There’s a lot more I want to ask Billy. I really want to understand his story, and whether his own past might cause him to sympathise with refugees who make poor choices or even break the law. Does his commitment, stated in A Prayer Before Dawn, to always stick up for the underdog extend to those fleeing war and persecution? As a boxing fan, I’d like to talk more about his work promoting Weapons Down Gloves Up in Old Swan, an initiative trying to get kids out of gangs and into boxing rings. I am fascinated about his religious conversion story, and why he no longer prays five times a day. Since he hasn’t published anything since Fighting for My Life in 2020, I want to know whether he has now given up writing in favour of YouTube content — which, incidentally, I think would be a genuine shame. He agrees to meet me in person later that day. 

But in the afternoon, I receive a few cagey voice notes, one of which ends with, “I can’t stop you writing whatever you want to write.” I try to convince him, but it increasingly feels like I’ve lost his trust with some of my questions. 

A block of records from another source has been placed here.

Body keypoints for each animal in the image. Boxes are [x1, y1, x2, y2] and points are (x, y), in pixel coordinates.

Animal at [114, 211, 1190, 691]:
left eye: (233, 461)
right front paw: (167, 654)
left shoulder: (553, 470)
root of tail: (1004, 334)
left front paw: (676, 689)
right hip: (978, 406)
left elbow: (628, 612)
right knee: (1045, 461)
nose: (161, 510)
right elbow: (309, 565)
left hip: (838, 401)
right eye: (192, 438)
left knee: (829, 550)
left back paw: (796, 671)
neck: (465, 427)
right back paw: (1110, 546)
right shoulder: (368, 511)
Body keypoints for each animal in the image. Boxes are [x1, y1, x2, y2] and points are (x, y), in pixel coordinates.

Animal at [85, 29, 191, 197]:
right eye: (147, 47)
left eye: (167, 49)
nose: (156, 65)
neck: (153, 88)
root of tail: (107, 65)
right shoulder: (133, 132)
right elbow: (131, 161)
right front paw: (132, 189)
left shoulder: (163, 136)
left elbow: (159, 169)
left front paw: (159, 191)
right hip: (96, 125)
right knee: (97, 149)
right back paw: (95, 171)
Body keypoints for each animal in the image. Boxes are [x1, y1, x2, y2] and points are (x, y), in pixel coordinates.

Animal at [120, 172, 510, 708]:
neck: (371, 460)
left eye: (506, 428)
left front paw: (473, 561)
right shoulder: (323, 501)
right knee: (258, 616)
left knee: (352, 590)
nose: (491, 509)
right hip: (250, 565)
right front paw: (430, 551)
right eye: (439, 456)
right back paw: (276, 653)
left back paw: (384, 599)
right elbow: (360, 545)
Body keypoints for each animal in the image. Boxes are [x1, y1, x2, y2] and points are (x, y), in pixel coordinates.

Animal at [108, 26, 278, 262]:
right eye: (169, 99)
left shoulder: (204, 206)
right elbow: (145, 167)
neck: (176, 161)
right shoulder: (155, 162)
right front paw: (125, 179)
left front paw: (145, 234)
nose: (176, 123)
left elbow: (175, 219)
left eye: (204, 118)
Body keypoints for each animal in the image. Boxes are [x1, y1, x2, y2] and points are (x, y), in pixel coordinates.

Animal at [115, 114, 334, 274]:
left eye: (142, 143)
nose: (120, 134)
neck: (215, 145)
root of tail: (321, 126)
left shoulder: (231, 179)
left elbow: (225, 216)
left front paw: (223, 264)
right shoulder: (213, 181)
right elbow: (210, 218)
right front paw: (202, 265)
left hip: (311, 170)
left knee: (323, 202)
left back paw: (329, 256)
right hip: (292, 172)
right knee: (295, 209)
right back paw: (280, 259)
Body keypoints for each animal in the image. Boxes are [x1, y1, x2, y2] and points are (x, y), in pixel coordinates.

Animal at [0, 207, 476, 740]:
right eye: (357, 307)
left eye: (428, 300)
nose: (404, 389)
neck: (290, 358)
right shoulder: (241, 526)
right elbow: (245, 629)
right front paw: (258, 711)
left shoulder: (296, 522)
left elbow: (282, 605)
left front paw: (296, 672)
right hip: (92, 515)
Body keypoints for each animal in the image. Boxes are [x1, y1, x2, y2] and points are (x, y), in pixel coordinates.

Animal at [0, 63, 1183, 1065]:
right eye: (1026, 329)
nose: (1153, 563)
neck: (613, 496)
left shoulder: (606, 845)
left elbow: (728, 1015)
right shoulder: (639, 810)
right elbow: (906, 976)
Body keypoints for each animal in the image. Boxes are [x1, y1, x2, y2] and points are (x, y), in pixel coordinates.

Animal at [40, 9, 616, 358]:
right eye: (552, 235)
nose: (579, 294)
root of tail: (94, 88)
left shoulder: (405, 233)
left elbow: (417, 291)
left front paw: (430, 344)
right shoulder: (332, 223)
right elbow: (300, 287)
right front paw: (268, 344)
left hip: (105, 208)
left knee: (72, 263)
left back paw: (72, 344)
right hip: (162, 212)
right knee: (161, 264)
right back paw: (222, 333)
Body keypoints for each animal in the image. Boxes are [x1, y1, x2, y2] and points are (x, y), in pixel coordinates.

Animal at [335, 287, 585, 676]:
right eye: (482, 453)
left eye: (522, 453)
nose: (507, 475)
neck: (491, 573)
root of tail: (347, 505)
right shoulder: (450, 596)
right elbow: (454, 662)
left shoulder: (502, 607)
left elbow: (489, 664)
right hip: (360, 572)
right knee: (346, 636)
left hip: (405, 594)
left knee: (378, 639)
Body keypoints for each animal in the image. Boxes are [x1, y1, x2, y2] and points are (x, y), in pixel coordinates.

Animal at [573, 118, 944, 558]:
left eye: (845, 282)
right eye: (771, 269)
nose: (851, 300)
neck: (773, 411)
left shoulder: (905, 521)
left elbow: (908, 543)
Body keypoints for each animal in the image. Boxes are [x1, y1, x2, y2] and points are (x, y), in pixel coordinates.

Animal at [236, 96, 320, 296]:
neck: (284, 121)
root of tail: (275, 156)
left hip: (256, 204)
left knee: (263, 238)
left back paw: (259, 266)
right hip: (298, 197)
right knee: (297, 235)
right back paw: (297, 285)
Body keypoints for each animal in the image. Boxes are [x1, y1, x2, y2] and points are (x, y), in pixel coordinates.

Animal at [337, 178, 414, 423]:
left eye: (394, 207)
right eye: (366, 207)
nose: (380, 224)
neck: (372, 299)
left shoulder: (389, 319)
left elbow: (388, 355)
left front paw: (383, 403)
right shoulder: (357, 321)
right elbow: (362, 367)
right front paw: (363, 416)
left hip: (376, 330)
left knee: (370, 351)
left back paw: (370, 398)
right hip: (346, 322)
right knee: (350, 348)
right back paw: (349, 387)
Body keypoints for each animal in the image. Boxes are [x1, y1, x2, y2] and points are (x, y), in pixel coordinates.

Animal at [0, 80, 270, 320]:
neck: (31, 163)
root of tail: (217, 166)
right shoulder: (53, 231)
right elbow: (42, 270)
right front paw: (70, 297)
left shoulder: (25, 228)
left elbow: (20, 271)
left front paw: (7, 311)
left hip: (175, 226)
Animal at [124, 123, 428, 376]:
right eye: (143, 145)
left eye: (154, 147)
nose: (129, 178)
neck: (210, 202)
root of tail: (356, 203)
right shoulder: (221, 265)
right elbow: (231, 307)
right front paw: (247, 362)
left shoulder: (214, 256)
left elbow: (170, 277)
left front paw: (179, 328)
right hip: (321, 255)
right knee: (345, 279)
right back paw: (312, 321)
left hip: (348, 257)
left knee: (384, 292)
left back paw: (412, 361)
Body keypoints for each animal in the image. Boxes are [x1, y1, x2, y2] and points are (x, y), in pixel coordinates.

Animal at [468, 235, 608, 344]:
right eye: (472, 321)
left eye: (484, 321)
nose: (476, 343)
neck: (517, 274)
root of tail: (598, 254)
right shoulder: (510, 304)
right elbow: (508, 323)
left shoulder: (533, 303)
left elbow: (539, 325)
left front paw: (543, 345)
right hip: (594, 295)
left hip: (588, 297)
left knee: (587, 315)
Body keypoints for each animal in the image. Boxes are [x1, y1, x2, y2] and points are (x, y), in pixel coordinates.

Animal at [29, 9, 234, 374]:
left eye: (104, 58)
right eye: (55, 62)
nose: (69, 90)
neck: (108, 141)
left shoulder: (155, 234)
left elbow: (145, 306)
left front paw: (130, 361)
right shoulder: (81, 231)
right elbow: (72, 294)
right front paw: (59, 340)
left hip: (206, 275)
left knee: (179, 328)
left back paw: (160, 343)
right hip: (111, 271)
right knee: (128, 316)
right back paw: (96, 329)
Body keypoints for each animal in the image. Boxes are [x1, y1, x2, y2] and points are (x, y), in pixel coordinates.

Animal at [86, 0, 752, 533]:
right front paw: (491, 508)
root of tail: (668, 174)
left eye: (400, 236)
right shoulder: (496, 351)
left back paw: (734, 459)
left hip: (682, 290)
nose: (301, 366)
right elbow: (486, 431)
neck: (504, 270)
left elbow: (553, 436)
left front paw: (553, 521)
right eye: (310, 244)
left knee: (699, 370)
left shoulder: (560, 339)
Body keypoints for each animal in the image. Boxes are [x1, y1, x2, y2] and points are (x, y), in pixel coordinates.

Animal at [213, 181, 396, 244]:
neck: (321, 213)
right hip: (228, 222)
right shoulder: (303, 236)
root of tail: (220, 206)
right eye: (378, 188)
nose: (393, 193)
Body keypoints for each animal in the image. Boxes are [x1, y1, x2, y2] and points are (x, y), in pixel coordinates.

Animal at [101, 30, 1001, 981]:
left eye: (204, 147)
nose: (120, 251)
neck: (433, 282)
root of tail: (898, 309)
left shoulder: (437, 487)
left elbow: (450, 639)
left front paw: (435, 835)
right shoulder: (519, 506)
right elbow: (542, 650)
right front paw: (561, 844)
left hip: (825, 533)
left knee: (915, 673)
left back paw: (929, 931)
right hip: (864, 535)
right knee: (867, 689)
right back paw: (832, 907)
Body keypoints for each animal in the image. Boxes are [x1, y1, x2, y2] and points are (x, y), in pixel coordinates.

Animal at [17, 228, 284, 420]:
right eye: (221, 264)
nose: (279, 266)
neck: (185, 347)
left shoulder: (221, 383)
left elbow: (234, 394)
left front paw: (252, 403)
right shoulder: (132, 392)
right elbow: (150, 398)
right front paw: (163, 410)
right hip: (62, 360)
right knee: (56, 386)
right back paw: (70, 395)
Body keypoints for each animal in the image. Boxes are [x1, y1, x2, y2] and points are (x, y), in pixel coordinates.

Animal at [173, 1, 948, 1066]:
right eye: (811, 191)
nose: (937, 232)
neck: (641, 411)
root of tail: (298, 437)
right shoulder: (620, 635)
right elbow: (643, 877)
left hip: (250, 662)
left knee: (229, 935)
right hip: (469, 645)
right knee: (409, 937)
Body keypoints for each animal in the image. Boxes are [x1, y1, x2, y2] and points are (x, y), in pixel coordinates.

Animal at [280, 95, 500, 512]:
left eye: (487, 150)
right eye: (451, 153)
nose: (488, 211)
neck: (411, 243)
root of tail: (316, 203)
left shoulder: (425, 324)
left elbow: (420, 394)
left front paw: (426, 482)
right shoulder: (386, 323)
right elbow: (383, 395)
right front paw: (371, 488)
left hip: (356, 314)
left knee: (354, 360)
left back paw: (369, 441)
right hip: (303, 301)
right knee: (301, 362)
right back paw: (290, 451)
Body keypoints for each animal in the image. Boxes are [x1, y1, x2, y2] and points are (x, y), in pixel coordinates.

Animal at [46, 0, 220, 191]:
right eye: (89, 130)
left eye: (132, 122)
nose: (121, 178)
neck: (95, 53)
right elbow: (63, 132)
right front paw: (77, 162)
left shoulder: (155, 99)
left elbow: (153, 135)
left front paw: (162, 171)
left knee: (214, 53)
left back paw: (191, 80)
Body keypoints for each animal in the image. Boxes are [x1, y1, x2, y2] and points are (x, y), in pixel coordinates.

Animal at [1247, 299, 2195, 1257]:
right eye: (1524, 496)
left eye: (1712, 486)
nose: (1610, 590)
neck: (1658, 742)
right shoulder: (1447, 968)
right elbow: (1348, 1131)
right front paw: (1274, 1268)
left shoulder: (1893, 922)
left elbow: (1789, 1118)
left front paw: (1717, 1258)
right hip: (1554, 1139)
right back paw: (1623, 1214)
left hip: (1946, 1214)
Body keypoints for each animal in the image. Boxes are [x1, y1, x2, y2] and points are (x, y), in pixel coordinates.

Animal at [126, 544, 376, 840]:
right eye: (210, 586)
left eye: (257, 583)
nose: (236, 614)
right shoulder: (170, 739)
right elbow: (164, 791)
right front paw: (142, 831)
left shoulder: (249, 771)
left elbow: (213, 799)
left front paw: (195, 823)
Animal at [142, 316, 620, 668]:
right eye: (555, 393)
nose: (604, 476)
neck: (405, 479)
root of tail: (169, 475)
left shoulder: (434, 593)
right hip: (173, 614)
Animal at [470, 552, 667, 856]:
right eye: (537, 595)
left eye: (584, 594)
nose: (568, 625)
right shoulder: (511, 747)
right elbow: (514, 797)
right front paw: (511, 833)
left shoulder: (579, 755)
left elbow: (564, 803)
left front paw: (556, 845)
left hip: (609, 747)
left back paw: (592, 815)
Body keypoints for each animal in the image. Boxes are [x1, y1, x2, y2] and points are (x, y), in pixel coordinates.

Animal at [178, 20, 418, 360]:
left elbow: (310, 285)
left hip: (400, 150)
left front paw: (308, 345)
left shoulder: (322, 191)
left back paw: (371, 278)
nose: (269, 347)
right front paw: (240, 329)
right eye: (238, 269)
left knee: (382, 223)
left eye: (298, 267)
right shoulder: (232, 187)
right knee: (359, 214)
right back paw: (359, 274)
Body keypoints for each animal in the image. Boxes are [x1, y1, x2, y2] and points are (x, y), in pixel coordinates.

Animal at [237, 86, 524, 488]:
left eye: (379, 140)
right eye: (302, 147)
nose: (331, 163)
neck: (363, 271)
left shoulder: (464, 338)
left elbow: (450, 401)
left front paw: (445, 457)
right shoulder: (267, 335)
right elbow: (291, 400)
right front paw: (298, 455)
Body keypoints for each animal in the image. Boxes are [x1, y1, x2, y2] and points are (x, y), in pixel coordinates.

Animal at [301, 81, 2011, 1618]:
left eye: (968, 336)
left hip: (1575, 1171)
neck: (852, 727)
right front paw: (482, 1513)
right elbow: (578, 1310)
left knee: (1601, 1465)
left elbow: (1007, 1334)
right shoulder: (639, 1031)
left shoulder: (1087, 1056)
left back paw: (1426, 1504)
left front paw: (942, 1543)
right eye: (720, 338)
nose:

Later that night, an update appears on Moore’s Facebook page:

I have no idea if that is about me. But it’s hard to escape the impression that Moore is becoming more guarded around people he considers his political opponents.

It's almost a cliché now that the right looks for converts while the left looks for traitors. And for all his life experience, Moore could be the perfect proving ground for this phenomenon. Often manifesting as sincere curiosity, Moore can seem naïve and easily led. But while he is, of course, responsible for his own actions, if it’s true that he's is on a journey closer to the likes of Veitch, Tuffs or even Ferguson, it feels like a collaborative project between both sides. His opponents could stop to consider what an asset he could have been to either.